A study of selective collection enrichment for enterprise search

  • Authors:
  • Jie Peng;Craig Macdonald;Ben He;Iadh Ounis

  • Affiliations:
  • University of Glasgow, Glasgow, United Kingdom;University of Glasgow, Glasgow, United Kingdom;University of Glasgow, Glasgow, United Kingdom;University of Glasgow, Glasgow, United Kingdom

  • Venue:
  • Proceedings of the 18th ACM conference on Information and knowledge management
  • Year:
  • 2009

Quantified Score

Hi-index 0.00

Visualization

Abstract

Enterprise intranets are often sparse in nature, with limited use of alternative lexical representations between authors, making query expansion (QE) ineffective. Hence, for some enterprise search queries, it can be advantageous to instead use the well-known collection enrichment (CE) method to gather higher quality pseudo-feedback documents from a more diverse external resource.

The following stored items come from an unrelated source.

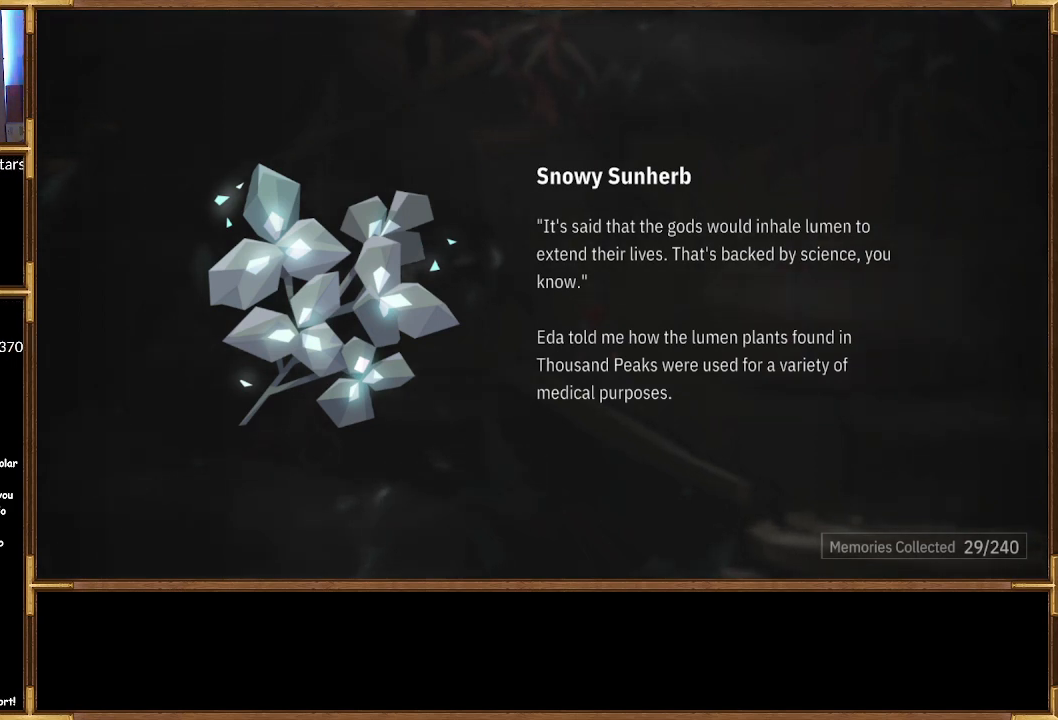
{"buttons": [], "left_stick": "center", "right_stick": "center", "events": []}
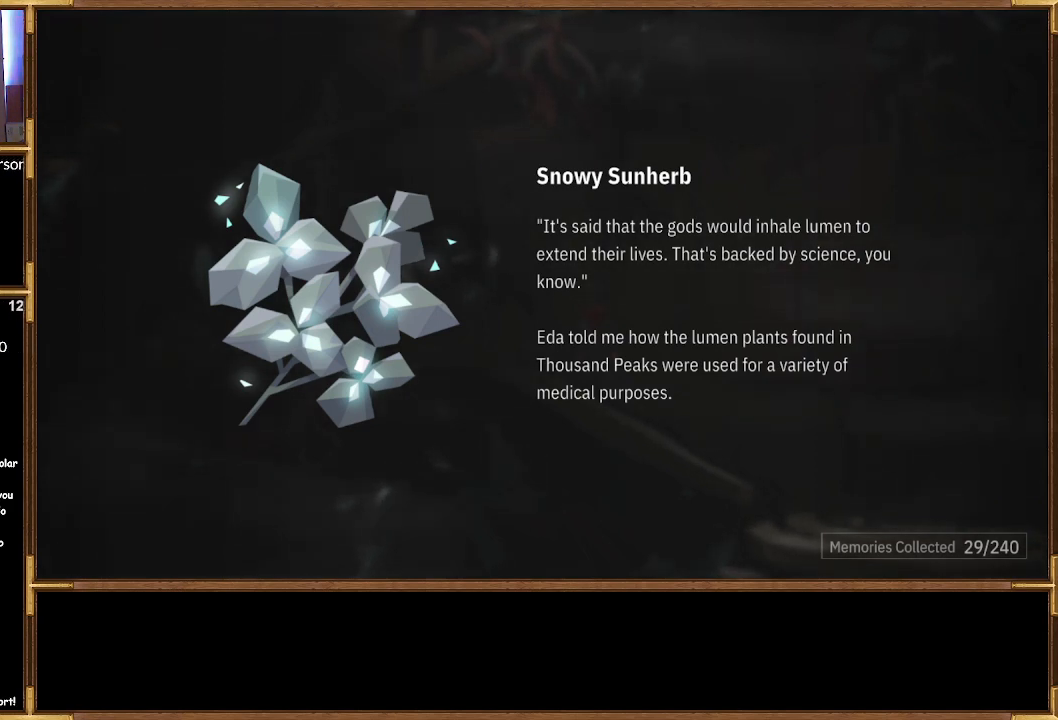
{"buttons": [], "left_stick": "center", "right_stick": "center", "events": []}
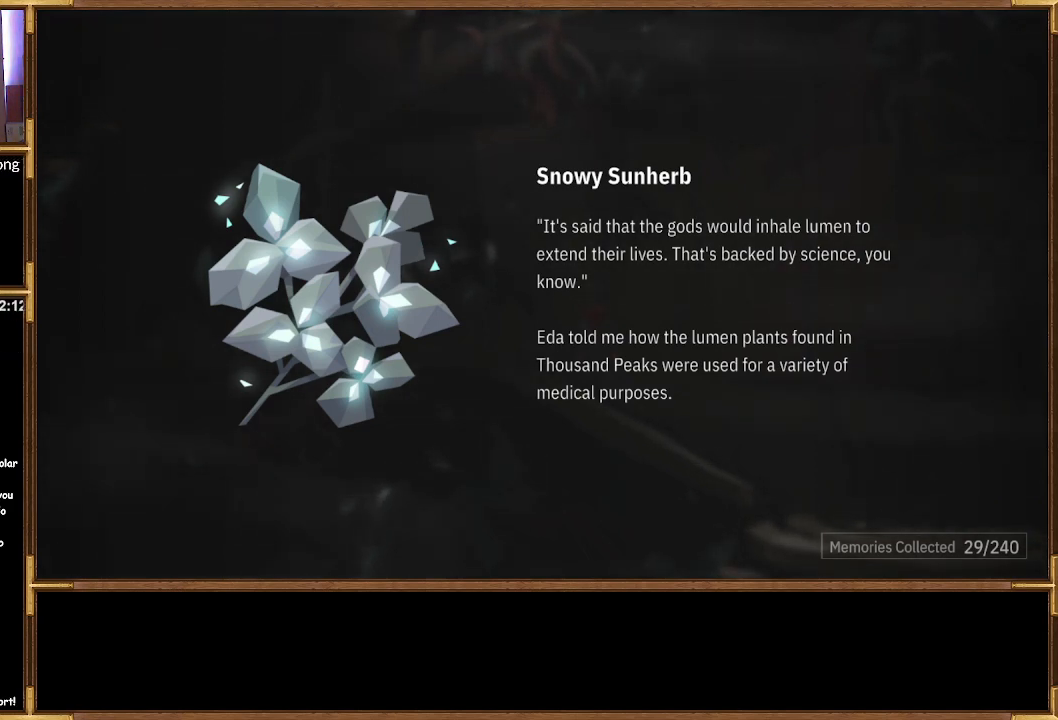
{"buttons": [], "left_stick": "center", "right_stick": "center", "events": []}
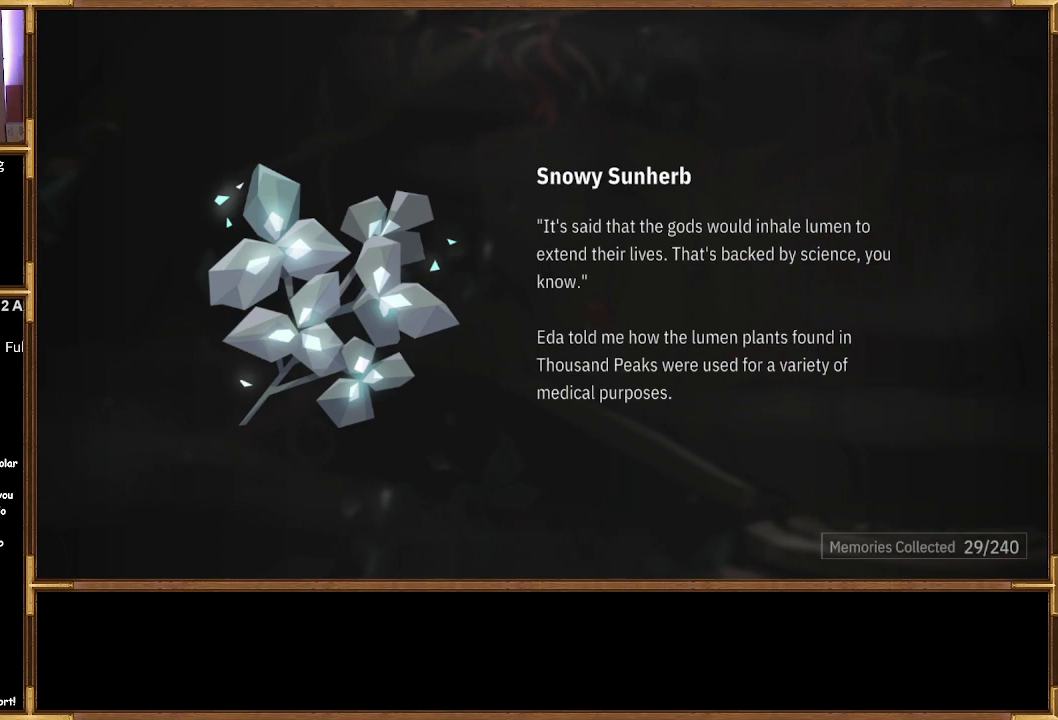
{"buttons": [], "left_stick": "center", "right_stick": "center", "events": []}
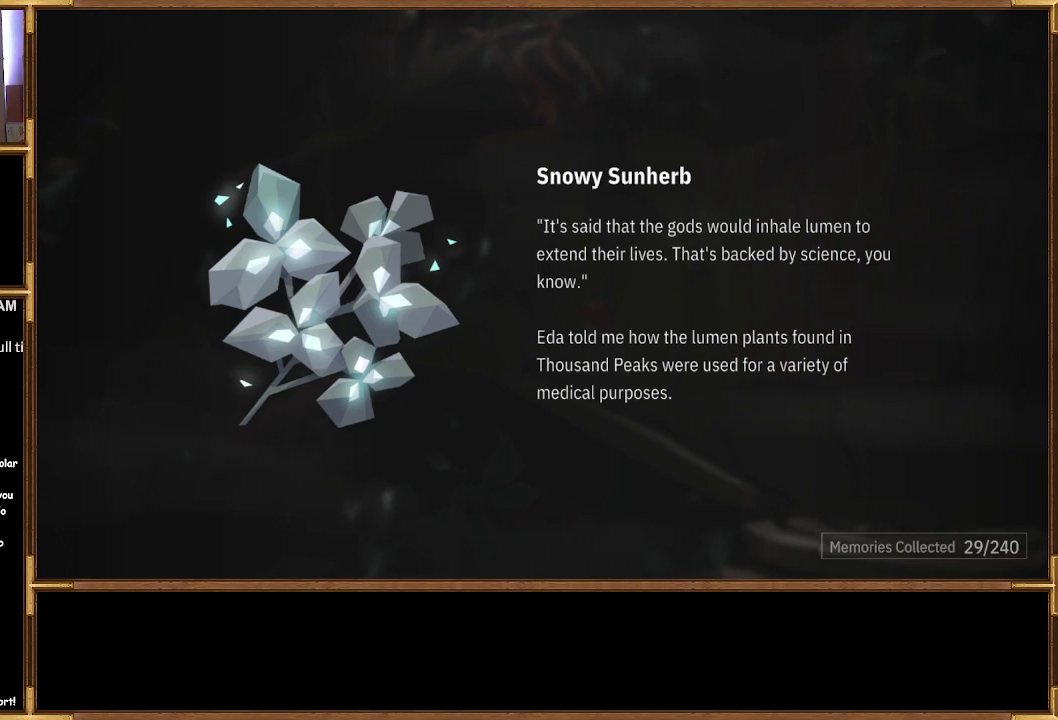
{"buttons": [], "left_stick": "center", "right_stick": "center", "events": []}
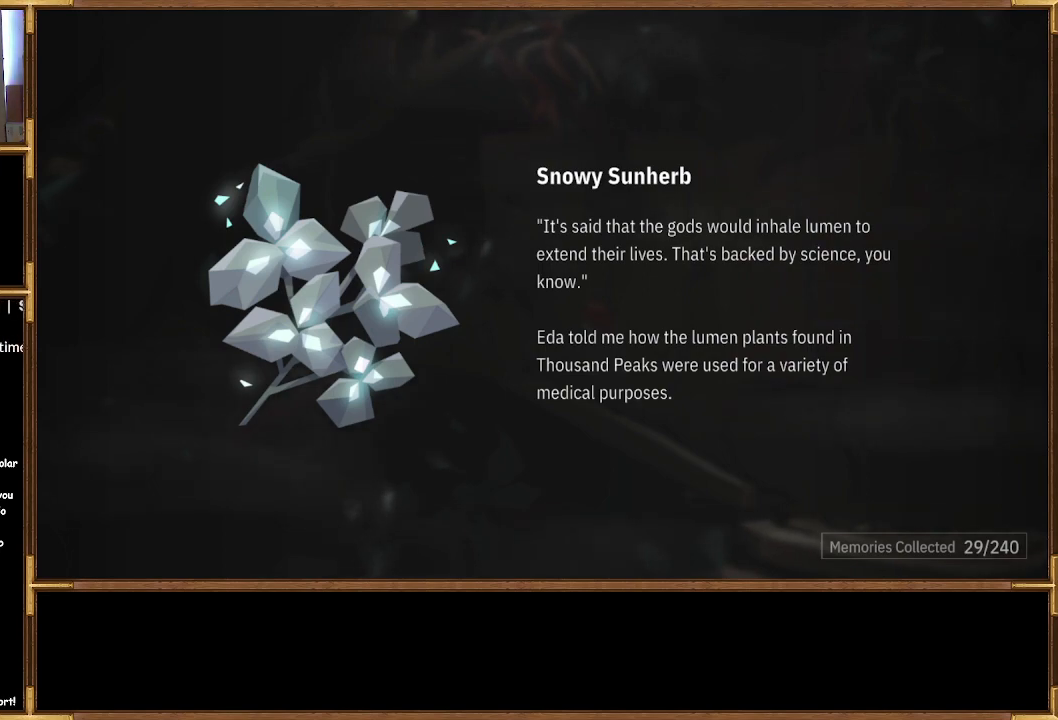
{"buttons": ["CROSS"], "left_stick": "center", "right_stick": "center", "events": [[467, "CROSS", "down"]]}
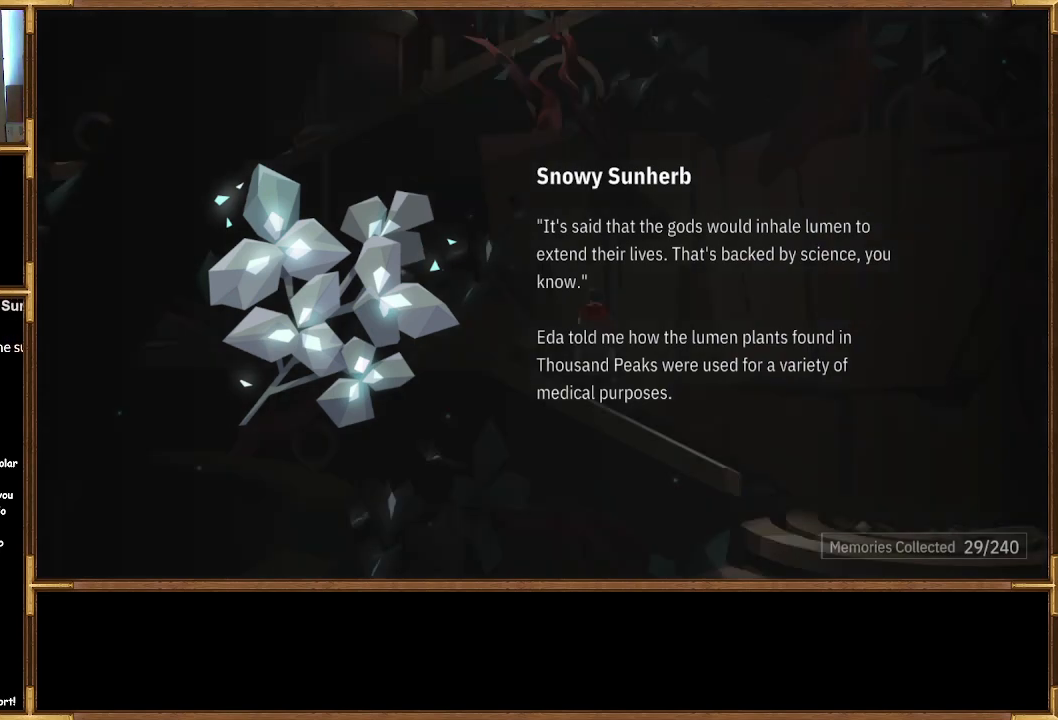
{"buttons": [], "left_stick": "left", "right_stick": "center", "events": [[100, "CROSS", "up"], [467, "left_stick", "left"]]}
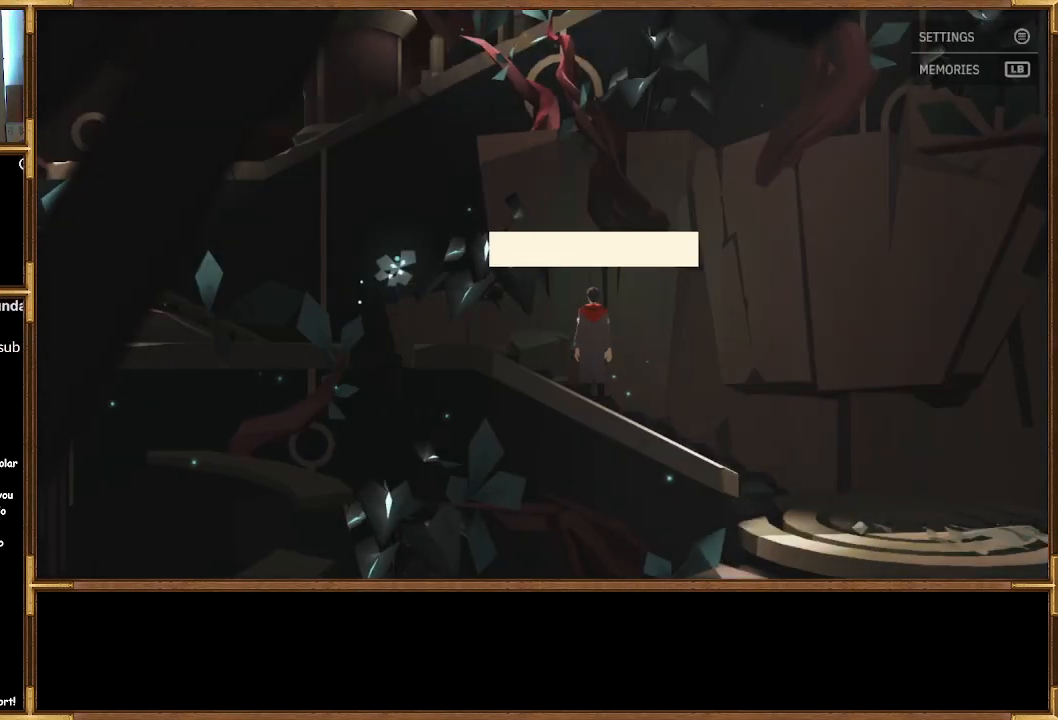
{"buttons": [], "left_stick": "center", "right_stick": "center", "events": [[300, "left_stick", "center"]]}
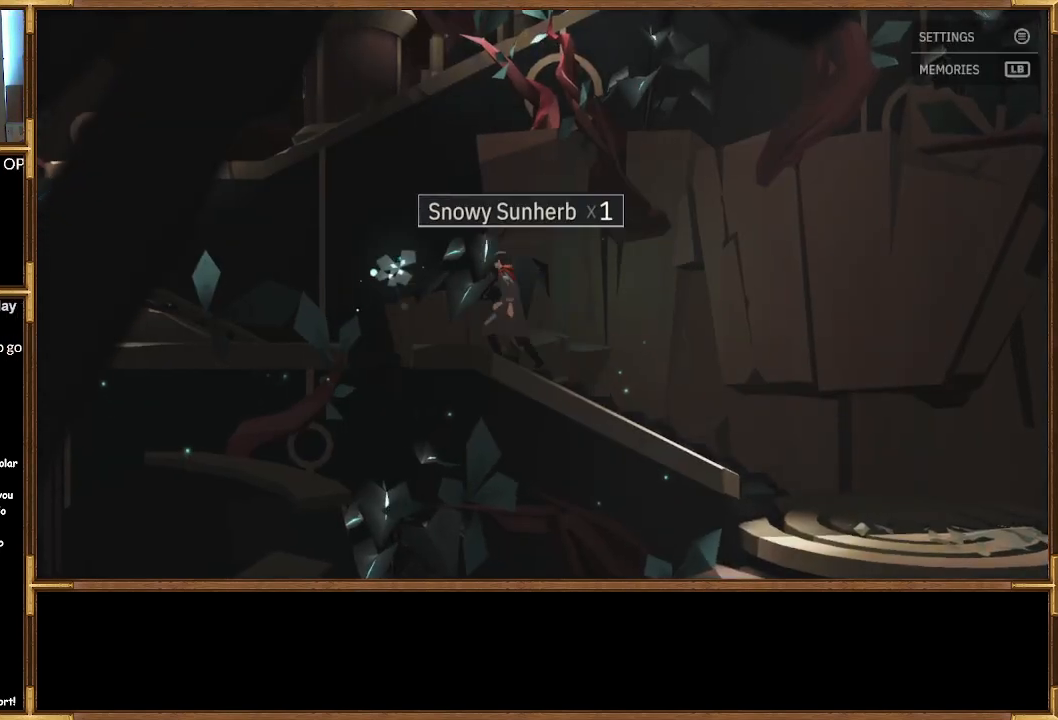
{"buttons": ["CROSS"], "left_stick": "center", "right_stick": "center", "events": [[33, "left_stick", "left"], [333, "left_stick", "center"], [433, "CROSS", "down"]]}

However, it is not always clear for which queries the collection enrichment technique should be applied. In this paper, we study two different approaches, namely a predictor-based approach and a divergence-based approach, to decide on when to apply CE. We thoroughly evaluate both approaches on the TREC Enterprise track CERC test collection and its corresponding topic sets, in combination with three different external resources and nine different query performance predictors. Our results show that both approaches are effective to selectively apply CE for enterprise search. In particular, the divergence-based approach leads to consistent and marked retrieval improvements over the systematic application of QE or CE on all external resources.